Григорий Иванович ядовито засмеялся, но затем почувствовал, что не совсем прав…

«Ну, скажем, эта барышня ничего не видела и не знает – тепличный фрукт… Это еще что-то вроде оправдания… Но поп возмущает меня… Да где оно, это все ваше хорошее, покажите мне? Родится в грязи, живет в свинстве, умирает с проклятием… И никакого просвета в этой непролазной грязище нет. И если я честный человек, то должен честно и откровенно плюнуть в это паскудство, называемое жизнью. И прежде всего в рожу самому себе…»
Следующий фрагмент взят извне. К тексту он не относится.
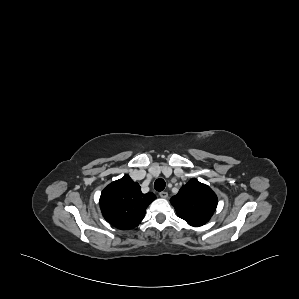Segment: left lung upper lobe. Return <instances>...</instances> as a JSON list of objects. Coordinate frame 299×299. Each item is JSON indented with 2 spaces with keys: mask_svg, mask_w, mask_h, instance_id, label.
Segmentation results:
<instances>
[{
  "mask_svg": "<svg viewBox=\"0 0 299 299\" xmlns=\"http://www.w3.org/2000/svg\"><path fill=\"white\" fill-rule=\"evenodd\" d=\"M179 218L193 227L207 223L217 207V197L211 188L191 179L171 198Z\"/></svg>",
  "mask_w": 299,
  "mask_h": 299,
  "instance_id": "left-lung-upper-lobe-1",
  "label": "left lung upper lobe"
}]
</instances>
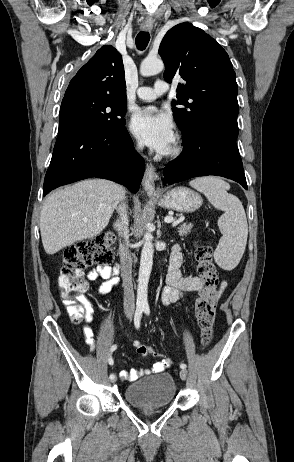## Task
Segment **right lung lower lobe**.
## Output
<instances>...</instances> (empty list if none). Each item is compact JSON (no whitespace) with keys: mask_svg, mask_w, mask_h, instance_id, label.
Listing matches in <instances>:
<instances>
[{"mask_svg":"<svg viewBox=\"0 0 294 462\" xmlns=\"http://www.w3.org/2000/svg\"><path fill=\"white\" fill-rule=\"evenodd\" d=\"M124 125L57 137L43 196L59 186L90 177L121 183L136 193L144 174V160L136 153Z\"/></svg>","mask_w":294,"mask_h":462,"instance_id":"98d812e1","label":"right lung lower lobe"}]
</instances>
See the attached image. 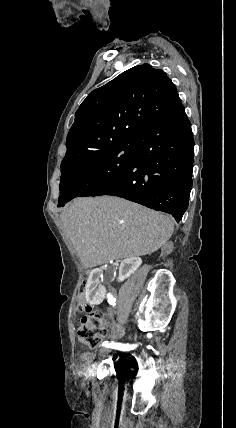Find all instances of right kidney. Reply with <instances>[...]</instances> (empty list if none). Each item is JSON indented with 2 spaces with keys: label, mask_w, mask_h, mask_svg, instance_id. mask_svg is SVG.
<instances>
[{
  "label": "right kidney",
  "mask_w": 236,
  "mask_h": 428,
  "mask_svg": "<svg viewBox=\"0 0 236 428\" xmlns=\"http://www.w3.org/2000/svg\"><path fill=\"white\" fill-rule=\"evenodd\" d=\"M142 264L141 258L139 256H129L126 260H122L119 266V276L118 282H124L126 278H129L131 274H134ZM103 277L102 269H93L86 284V300L88 304H101L102 298L100 292L107 291L106 283H98L97 278ZM96 288V290H95Z\"/></svg>",
  "instance_id": "right-kidney-1"
}]
</instances>
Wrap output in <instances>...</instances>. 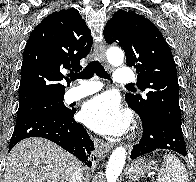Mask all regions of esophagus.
I'll use <instances>...</instances> for the list:
<instances>
[{"label": "esophagus", "mask_w": 196, "mask_h": 182, "mask_svg": "<svg viewBox=\"0 0 196 182\" xmlns=\"http://www.w3.org/2000/svg\"><path fill=\"white\" fill-rule=\"evenodd\" d=\"M94 51L96 56L102 62H105V46L101 42L94 43ZM112 148V143L99 141L96 143V151L99 156H103Z\"/></svg>", "instance_id": "1"}]
</instances>
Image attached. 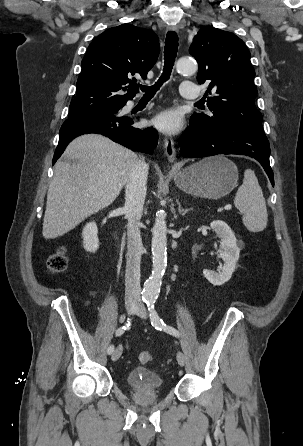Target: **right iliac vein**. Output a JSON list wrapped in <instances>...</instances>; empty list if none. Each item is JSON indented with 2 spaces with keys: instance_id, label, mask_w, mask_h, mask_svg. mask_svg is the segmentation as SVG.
Listing matches in <instances>:
<instances>
[{
  "instance_id": "63e3f726",
  "label": "right iliac vein",
  "mask_w": 303,
  "mask_h": 446,
  "mask_svg": "<svg viewBox=\"0 0 303 446\" xmlns=\"http://www.w3.org/2000/svg\"><path fill=\"white\" fill-rule=\"evenodd\" d=\"M137 309V305L135 303L129 302L126 303V311L129 315L133 314ZM122 346H118L115 351L113 352L111 359L112 361H116L120 358L122 354Z\"/></svg>"
}]
</instances>
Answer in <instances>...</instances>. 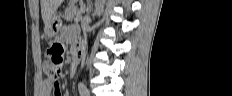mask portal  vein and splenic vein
Segmentation results:
<instances>
[{"label": "portal vein and splenic vein", "mask_w": 232, "mask_h": 96, "mask_svg": "<svg viewBox=\"0 0 232 96\" xmlns=\"http://www.w3.org/2000/svg\"><path fill=\"white\" fill-rule=\"evenodd\" d=\"M81 16H78L75 21L78 22L80 20Z\"/></svg>", "instance_id": "obj_1"}]
</instances>
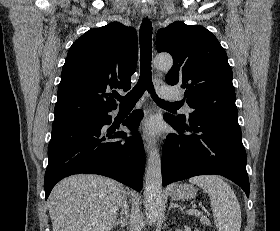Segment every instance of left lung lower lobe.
Returning <instances> with one entry per match:
<instances>
[{"label": "left lung lower lobe", "instance_id": "left-lung-lower-lobe-1", "mask_svg": "<svg viewBox=\"0 0 280 231\" xmlns=\"http://www.w3.org/2000/svg\"><path fill=\"white\" fill-rule=\"evenodd\" d=\"M165 120L179 133L169 134L163 148V186L197 175L216 174L235 182L249 197L247 158L237 117H189V126L180 116L168 114Z\"/></svg>", "mask_w": 280, "mask_h": 231}]
</instances>
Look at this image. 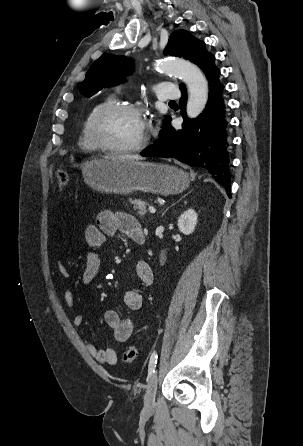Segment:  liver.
Wrapping results in <instances>:
<instances>
[{
  "mask_svg": "<svg viewBox=\"0 0 303 446\" xmlns=\"http://www.w3.org/2000/svg\"><path fill=\"white\" fill-rule=\"evenodd\" d=\"M108 159L117 160V159H132V160H142L143 158L138 155H121V156H112Z\"/></svg>",
  "mask_w": 303,
  "mask_h": 446,
  "instance_id": "1",
  "label": "liver"
}]
</instances>
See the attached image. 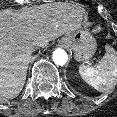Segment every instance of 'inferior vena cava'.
I'll return each mask as SVG.
<instances>
[{
    "mask_svg": "<svg viewBox=\"0 0 117 117\" xmlns=\"http://www.w3.org/2000/svg\"><path fill=\"white\" fill-rule=\"evenodd\" d=\"M38 48L36 47V46H31L30 48H29V53L31 54V55H36L37 53H38Z\"/></svg>",
    "mask_w": 117,
    "mask_h": 117,
    "instance_id": "inferior-vena-cava-1",
    "label": "inferior vena cava"
}]
</instances>
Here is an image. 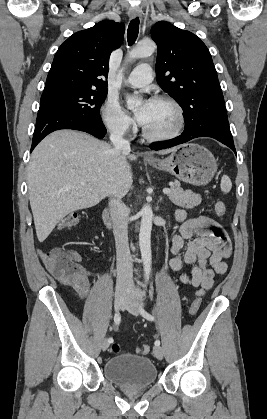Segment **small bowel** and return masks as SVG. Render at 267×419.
<instances>
[{
	"label": "small bowel",
	"instance_id": "c3829d8e",
	"mask_svg": "<svg viewBox=\"0 0 267 419\" xmlns=\"http://www.w3.org/2000/svg\"><path fill=\"white\" fill-rule=\"evenodd\" d=\"M176 218L181 222V227L179 234L173 238L170 267L180 273L178 281L181 285L199 288L196 294L201 296L212 287L216 274H225L226 260L232 252L231 242L222 226L211 218L186 220L182 209L176 211ZM184 246L186 249L181 257L179 252ZM39 256L47 270L57 276L61 284L71 286L81 300L87 298L90 283L86 270L75 277H61L51 269L43 252L40 251ZM183 265L190 267L189 273L181 272Z\"/></svg>",
	"mask_w": 267,
	"mask_h": 419
}]
</instances>
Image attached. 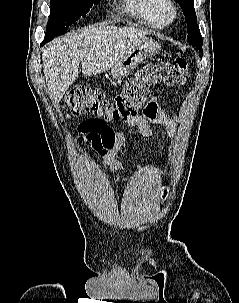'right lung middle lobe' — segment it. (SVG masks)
<instances>
[{"label": "right lung middle lobe", "instance_id": "right-lung-middle-lobe-1", "mask_svg": "<svg viewBox=\"0 0 239 303\" xmlns=\"http://www.w3.org/2000/svg\"><path fill=\"white\" fill-rule=\"evenodd\" d=\"M100 0H51L50 16L46 27V36L50 40L66 33L81 16H85L93 4Z\"/></svg>", "mask_w": 239, "mask_h": 303}]
</instances>
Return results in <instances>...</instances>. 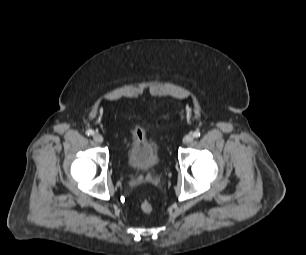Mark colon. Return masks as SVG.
<instances>
[{
  "label": "colon",
  "mask_w": 306,
  "mask_h": 255,
  "mask_svg": "<svg viewBox=\"0 0 306 255\" xmlns=\"http://www.w3.org/2000/svg\"><path fill=\"white\" fill-rule=\"evenodd\" d=\"M141 210L144 213L149 214L153 211V206L148 200H143L141 203Z\"/></svg>",
  "instance_id": "colon-1"
}]
</instances>
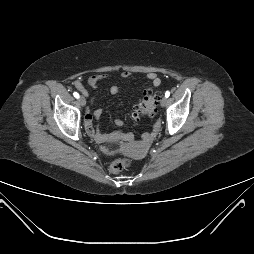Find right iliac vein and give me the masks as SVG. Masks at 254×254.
Instances as JSON below:
<instances>
[{
  "label": "right iliac vein",
  "instance_id": "obj_1",
  "mask_svg": "<svg viewBox=\"0 0 254 254\" xmlns=\"http://www.w3.org/2000/svg\"><path fill=\"white\" fill-rule=\"evenodd\" d=\"M79 103H80V105L81 106H85V104H86V99L83 97V96H81V97H79Z\"/></svg>",
  "mask_w": 254,
  "mask_h": 254
}]
</instances>
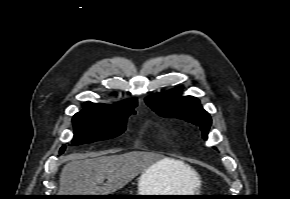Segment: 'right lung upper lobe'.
Here are the masks:
<instances>
[{"instance_id": "1", "label": "right lung upper lobe", "mask_w": 290, "mask_h": 199, "mask_svg": "<svg viewBox=\"0 0 290 199\" xmlns=\"http://www.w3.org/2000/svg\"><path fill=\"white\" fill-rule=\"evenodd\" d=\"M136 106V99H127L123 102H119L116 105L109 104H95L92 102H86L84 109L79 113L94 114V115H119V114H131L134 113V107Z\"/></svg>"}]
</instances>
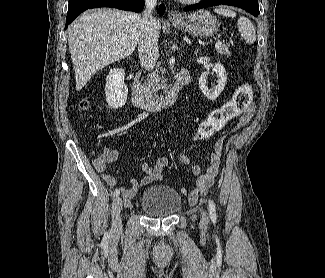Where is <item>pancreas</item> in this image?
I'll return each mask as SVG.
<instances>
[{
    "instance_id": "cf45deb5",
    "label": "pancreas",
    "mask_w": 325,
    "mask_h": 278,
    "mask_svg": "<svg viewBox=\"0 0 325 278\" xmlns=\"http://www.w3.org/2000/svg\"><path fill=\"white\" fill-rule=\"evenodd\" d=\"M217 52L221 55L230 56L229 47L227 44H223L220 47L216 48ZM165 69L162 67H158L156 71L149 75L147 80L144 82L143 90L146 95H148L152 99H160L163 96L158 95V91L163 90L164 93L167 90V80L164 77Z\"/></svg>"
}]
</instances>
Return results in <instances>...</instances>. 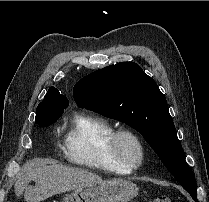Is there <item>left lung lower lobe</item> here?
Here are the masks:
<instances>
[{"label": "left lung lower lobe", "instance_id": "left-lung-lower-lobe-1", "mask_svg": "<svg viewBox=\"0 0 209 202\" xmlns=\"http://www.w3.org/2000/svg\"><path fill=\"white\" fill-rule=\"evenodd\" d=\"M192 198H193L195 201H198V200H197V195H196V196H192Z\"/></svg>", "mask_w": 209, "mask_h": 202}]
</instances>
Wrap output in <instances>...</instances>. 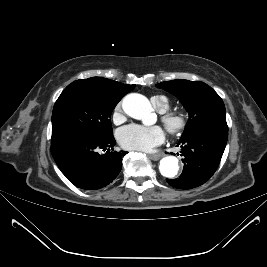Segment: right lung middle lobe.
I'll use <instances>...</instances> for the list:
<instances>
[{"label": "right lung middle lobe", "instance_id": "obj_1", "mask_svg": "<svg viewBox=\"0 0 267 267\" xmlns=\"http://www.w3.org/2000/svg\"><path fill=\"white\" fill-rule=\"evenodd\" d=\"M125 94L94 78L74 81L64 89L54 105L52 141L69 135L111 137V113Z\"/></svg>", "mask_w": 267, "mask_h": 267}]
</instances>
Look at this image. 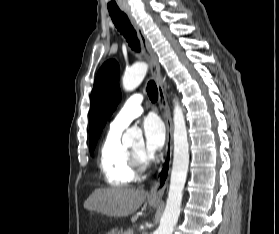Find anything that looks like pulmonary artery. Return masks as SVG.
<instances>
[{
	"label": "pulmonary artery",
	"instance_id": "obj_1",
	"mask_svg": "<svg viewBox=\"0 0 279 234\" xmlns=\"http://www.w3.org/2000/svg\"><path fill=\"white\" fill-rule=\"evenodd\" d=\"M142 101L143 96L141 94L131 95L111 122L110 129L113 131L124 130L132 120L143 112Z\"/></svg>",
	"mask_w": 279,
	"mask_h": 234
}]
</instances>
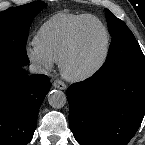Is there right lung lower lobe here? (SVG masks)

Григорий Иванович действительно плюнул на середину избы, затем повернулся к окошку и увидел рассвет.

Этого он почему-то совсем не ожидал и удивился. Затем вылез из-за стола, вышел на двор, вдохнул острый запах травы и влаги и сморщился, словно запах этот разрушал какие-то его идеи. Потом побрел вдоль плетня к луговому поему речки.

Плетень, огибая с двух сторон избу и дворик, сбегал к воде, где росли ивы; одна стояла с отрезанной верхушкой, на месте ее торчало множество веток, другая низко наклонилась над узкой речонкой.

Небо еще было ночное, а на востоке, у края земли, разливался нежный свет; в нем соломенные верхи крыш и деревья выступали ясней и отчетливей.

По селу кричали петухи. Откликнулся петух и у Григория Ивановича на дворе. А ветерок, острый от запаха травы, залетел в иву, и листья ее, качнувшись, как лодочки, нежно зашумели.